» TEXT EXCERPT:
Content starts

After the alert for the white cargo van went out, tactical teams surrounded a vehicle matching that description in Torrance, Luna said. They pinned it with armoured vehicles, broke its windows and entered. Luna said evidence found in the van linked the man inside, who had shot and killed himself, to both crime scenes.
A handgun was recovered from the van, Luna said, adding that the weapon confiscated from the suspect in Alhambra, a magazine-fed semi-automatic assault pistol with an extended large-capacity magazine attached to it, was probably not legal in California.
Monterey Park, a city of about 60,000 residents, is more than 60 per cent Asian American. Located about seven miles east of downtown Los Angeles, it is considered a mecca for Chinese immigrants, a place where they could find comfort in the food and language of their birth land while putting down American roots for their children. With more space than Los Angeles’ Chinatown, it is a suburban enclave that a well-known developer once advertised as “the Chinese Beverly Hills,” and it remains a destination in the San Gabriel Valley, a region known for its immigrant populations and Asian and Latin cuisine.

Content ends

» ASSIGNED TASK A: Decide whether each statement agrees with the news excerpt, answering yes or no and quoting the words from the excerpt that settle it: (i) The man found in the van had been shot by officers. (ii) Monterey Park lies about seven miles east of downtown Los Angeles. (iii) The weapon confiscated in Alhambra was a revolver.
» ASSIGNED TASK B:
Answer these questions from the news excerpt:
(i) In what city did tactical teams surround the van?
(ii) About how many residents does Monterey Park have?
(iii) What did a well-known developer once advertise Monterey Park as?

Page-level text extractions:
Content starts

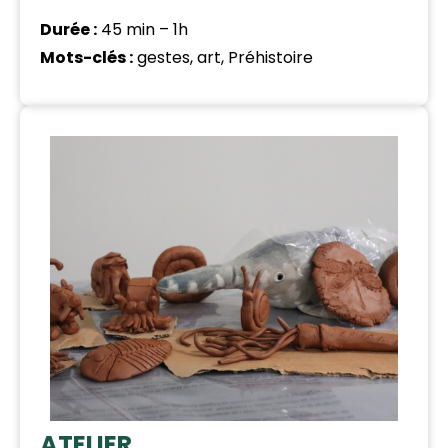
Durée :
45 min – 1h
Mots-clés :
gestes, art, Préhistoire
ATELIER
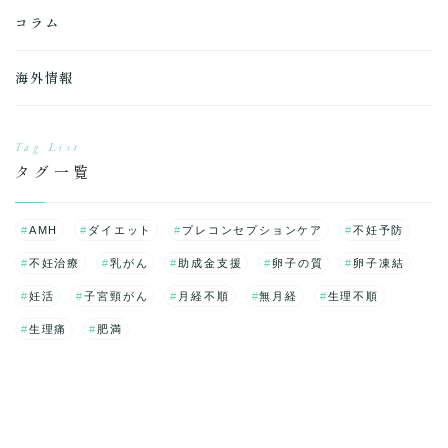
コラム
海外情報
Tag List
タグ一覧
AMH
ダイエット
プレコンセプションケア
不妊予防
不妊治療
乳がん
助成金支援
卵子の質
卵子凍結
妊活
子宮頸がん
月経不順
無月経
生理不順
生理痛
肥満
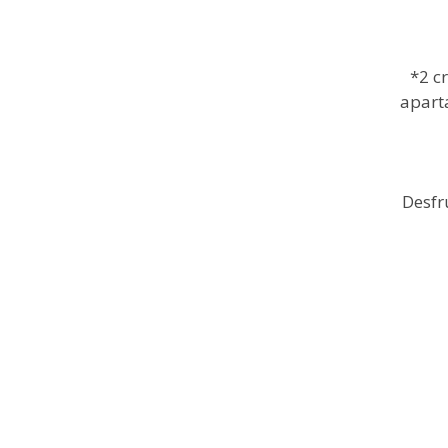
*2 c
apart
Desfr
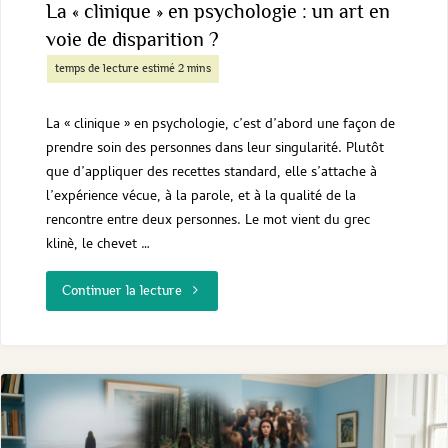
La « clinique » en psychologie : un art en
voie de disparition ?
La « clinique » en psychologie, c’est d’abord une façon de
prendre soin des personnes dans leur singularité. Plutôt
que d’appliquer des recettes standard, elle s’attache à
l’expérience vécue, à la parole, et à la qualité de la
rencontre entre deux personnes. Le mot vient du grec
klinè, le chevet …
"La
Continuer la lecture
« clinique »
en
psychologie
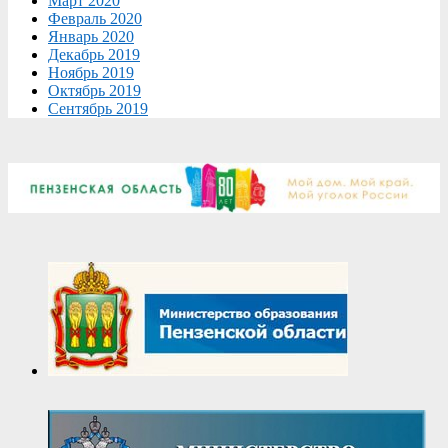
Март 2020
Февраль 2020
Январь 2020
Декабрь 2019
Ноябрь 2019
Октябрь 2019
Сентябрь 2019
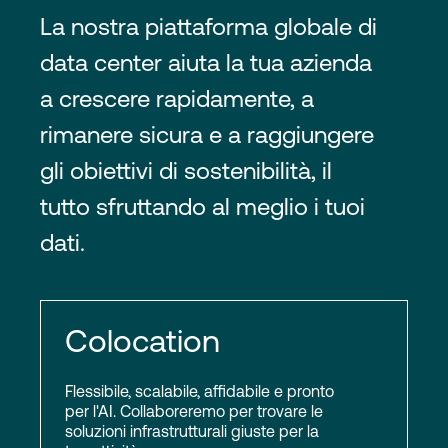
La nostra piattaforma globale di
data center aiuta la tua azienda
a crescere rapidamente, a
rimanere sicura e a raggiungere
gli obiettivi di sostenibilità, il
tutto sfruttando al meglio i tuoi
dati.
Colocation
Flessibile, scalabile, affidabile e pronto
per l'AI. Collaboreremo per trovare le
soluzioni infrastrutturali giuste per la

Content ends

» TASK OUTPUT A:
(i) No: "who had shot and killed himself"
(ii) Yes: "Located about seven miles east of downtown Los Angeles"
(iii) No: "a magazine-fed semi-automatic assault pistol with an extended large-capacity magazine attached to it"

» TASK OUTPUT B:
(i) Torrance
(ii) About 60,000
(iii) "the Chinese Beverly Hills"